De los tres varones que se saludan y entablan diálogo, dos parecen reconocer al tercero. Tal vez sean los dos hijos de José nacidos en Egipto, Manasés y Efraín, confraternizando con su pariente recién llegado. En cualquier caso la escena de la charla fraterna aparece en el texto bíblico, en el encuentro previo de José con sus hermanos, que estuvieron antes conversando con él, según Génesis 45, 15.
El abrazo como tema central y una incógnita sin resolver
Las dos figuras centrales, Jacob, el padre en desgracia, y José, el hijo triunfador, han sido representadas en el momento del abrazo y siguen la composición triangular de las pirámides que hacen de fondo (los mismos cuerpos, ya individualmente, ya geminados, adoptan el contorno del triángulo), en tanto que ambos conjuntos (los dos hombres plus las tres pirámides) quedan perfectamente alineados con el vértice superior del tímpano.
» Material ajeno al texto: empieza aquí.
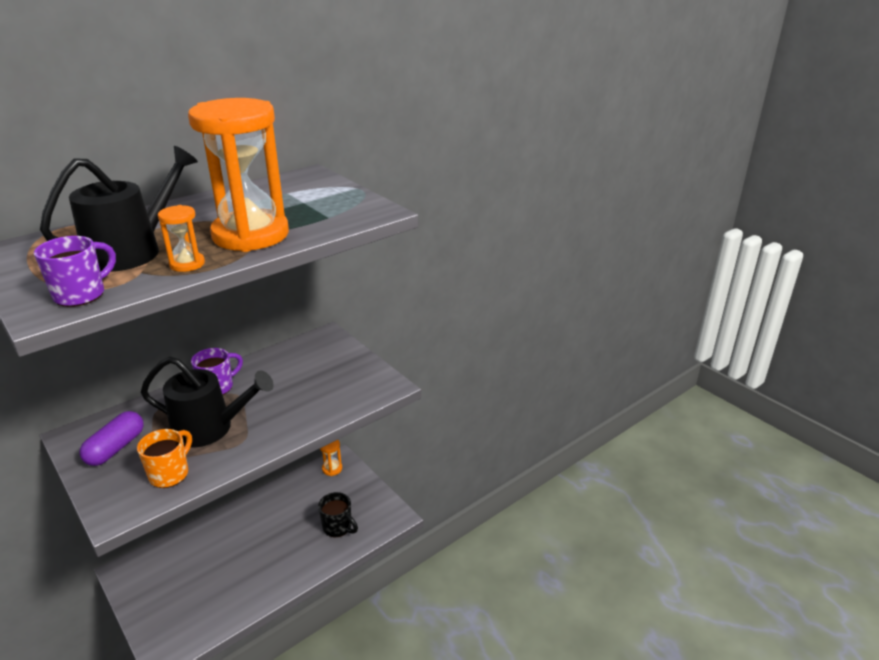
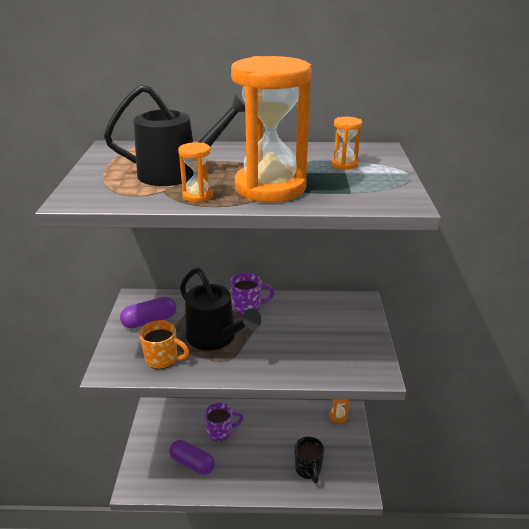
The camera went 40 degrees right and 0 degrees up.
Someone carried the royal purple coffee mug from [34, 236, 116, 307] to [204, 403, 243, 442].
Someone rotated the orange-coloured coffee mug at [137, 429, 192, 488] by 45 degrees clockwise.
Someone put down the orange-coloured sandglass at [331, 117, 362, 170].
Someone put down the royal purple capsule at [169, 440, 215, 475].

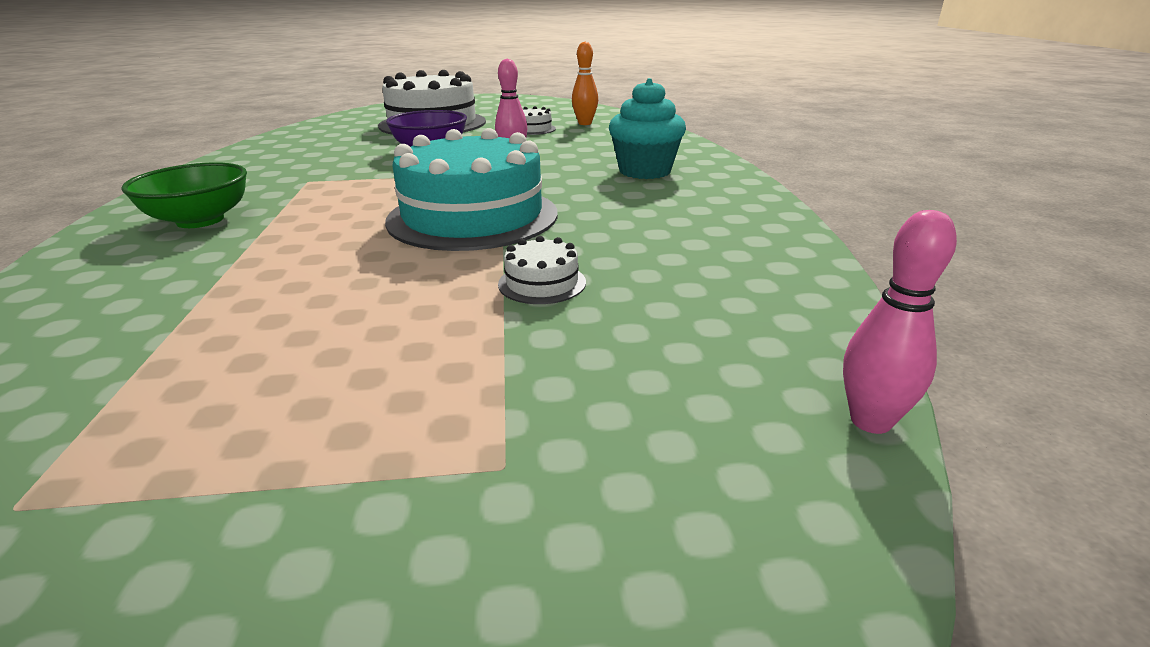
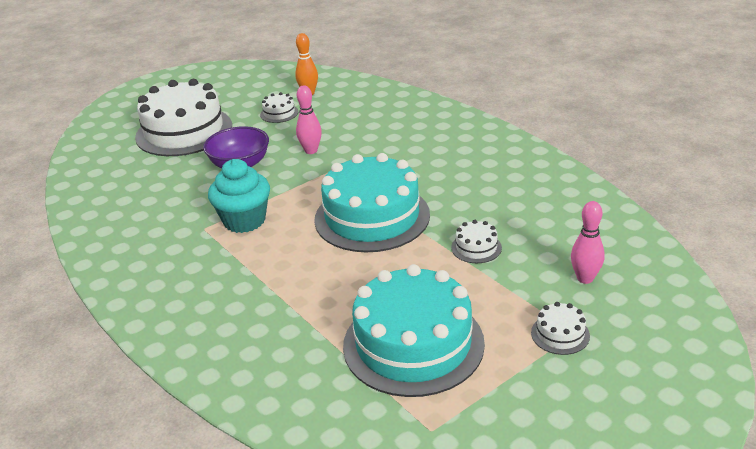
The camera went 30 degrees left and 5 degrees up.
Someone carried the turquoise muffin from [609, 78, 686, 179] to [208, 159, 270, 233].
Someone took away the emerald bowl at [121, 162, 247, 228].
Someone carried the pink bowling pin from [843, 210, 957, 434] to [571, 201, 605, 284].
Someone put down the turquoise cake at [343, 264, 485, 397].
Someone put down the snow-white cake at [531, 302, 590, 355].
Además, ambos han sido jerarquizados mediante un podio de dos gradas en el cual se paran.
Las túnicas de las dos figuras, ceñidas con cíngulos, se reúnen entre ambas, creando un efecto de veladura u ocultamiento de la base de la pirámide central ¿símbolo, acaso, de los acuerdos secretos entre los hermanos logiados, que posibilitaron el pacto de unión, y que no deben ser revelados a los profanos? Vaya uno a saber. Lo cierto es que la caída de la túnica de Jacob, del lado izquierdo, forma un perfecto velo.
El instante del encuentro entre padre e hijo se adecua a la cita bíblica de Genesis 46, 30: “Viéndole, se echó a su cuello”. La mirada del anciano se concentra el el rostro del hijo, como habiendo alcanzado un anhelo último, también según el mismo versículo: “Ahora ya puedo morir, después de haber visto tu rostro”.
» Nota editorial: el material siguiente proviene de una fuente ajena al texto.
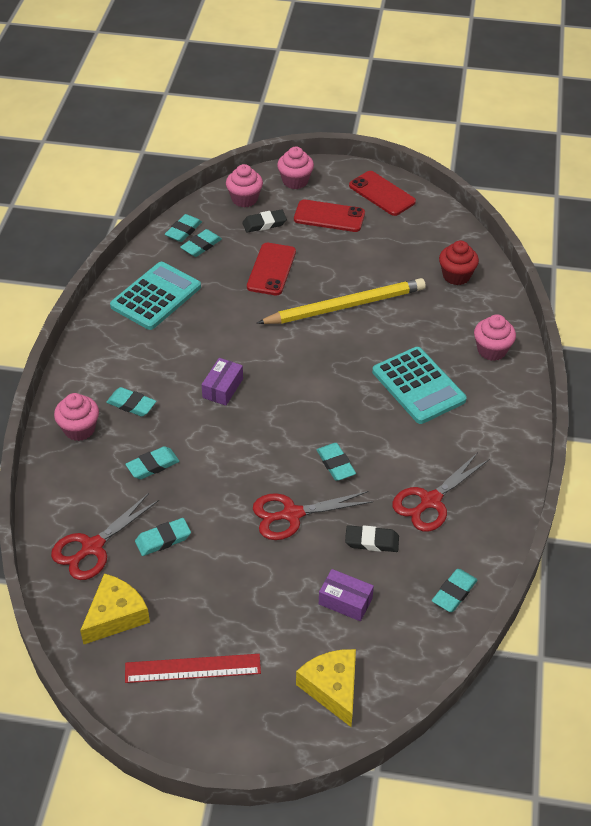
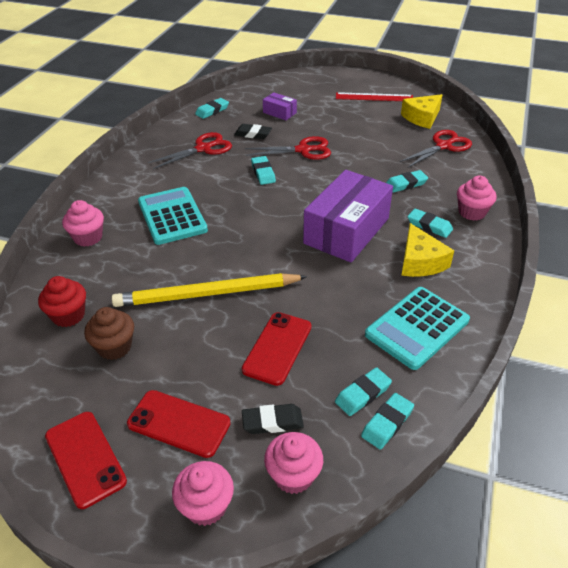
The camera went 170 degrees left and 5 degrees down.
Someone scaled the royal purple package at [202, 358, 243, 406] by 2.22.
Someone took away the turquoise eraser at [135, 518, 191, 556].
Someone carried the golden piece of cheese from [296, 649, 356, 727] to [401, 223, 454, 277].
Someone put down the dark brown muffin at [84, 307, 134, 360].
Hay una pregunta persistente que se han formulado numerosos intérpretes de la iconografía del frontispicio ¿fue representado allí Bartolomé Mitre, bajo la apariencia de José? Es dudoso, aunque ciertos rasgos fisonómicos, el recorte de la barba y algo del peinado (en especial la caída del cabello sobre la nuca), podrían dar lugar a esa suposición, aunque con márgenes bastante acotados.
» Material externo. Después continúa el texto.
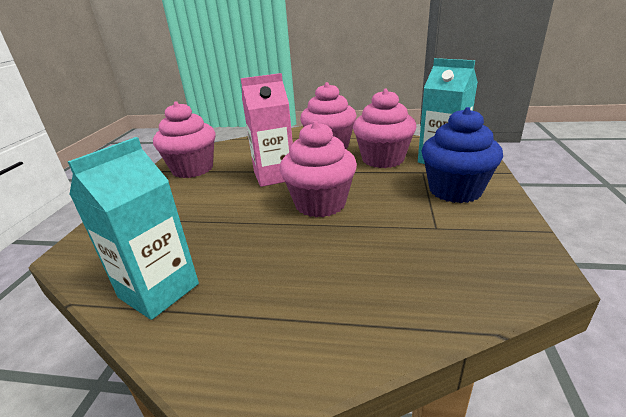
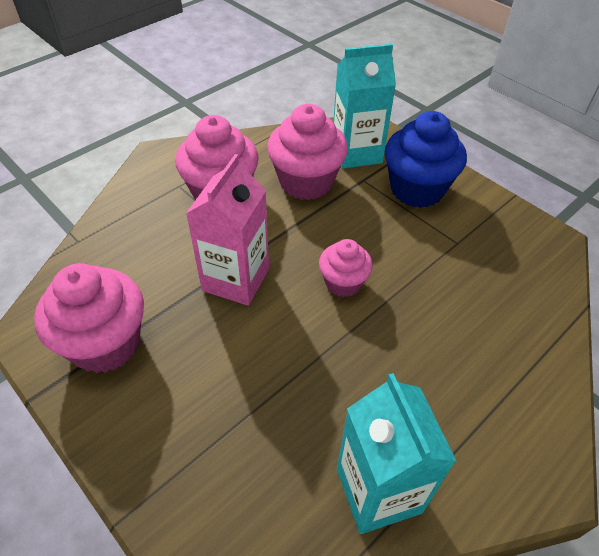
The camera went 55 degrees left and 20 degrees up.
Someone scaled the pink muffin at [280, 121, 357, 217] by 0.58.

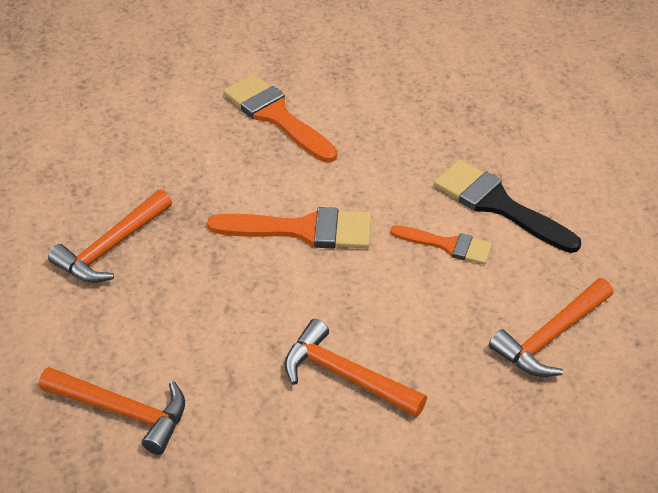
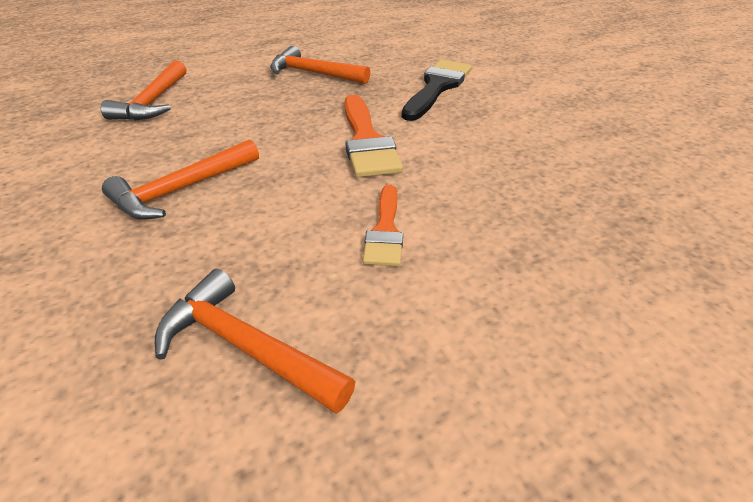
The camera went 75 degrees right and 5 degrees down.
Someone took away the orange-coloured paint brush at [223, 74, 337, 163].
Someone carried the black paint brush from [434, 160, 581, 253] to [402, 60, 472, 121].
Someone rotated the orange-coloured carpenter's hammer at [284, 319, 427, 417] by 150 degrees counterclockwise.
A modo de cierre, recuerdo ahora una anécdota: allá por el año 2001, un mediodía, nos pasamos un largo rato observando el tímpano y sus relieves junto al maestro y amigo Alberto de Paula, intentando dilucidar de una vez por todas si Mitre estaba o no allí representado. La dialéctica cruzada de los argumentos meramente perceptivos iba y venía (que la barba, que el cabello, que le falta la cicatriz en la frente…) hasta que Alberto, casi resignado (y quizá ansioso por ir a almorzar), dio por resuelta la disputa diciendo, con esa frecuente ironía que sacaba a relucir cuando quería dar por concluido un asunto, que, “en efecto, bien podía ser Mitre… o cualquier otro tipo con barba corta que hizo de modelo”, agregando, en el colmo de la fantasía contrafáctica: “No te extrañe que sea un autorretrato de Dubourdieu, porque nadie le conoce la cara y como buen francés debía usar esa barba cortita”… Y tal vez no estuvo tan errado.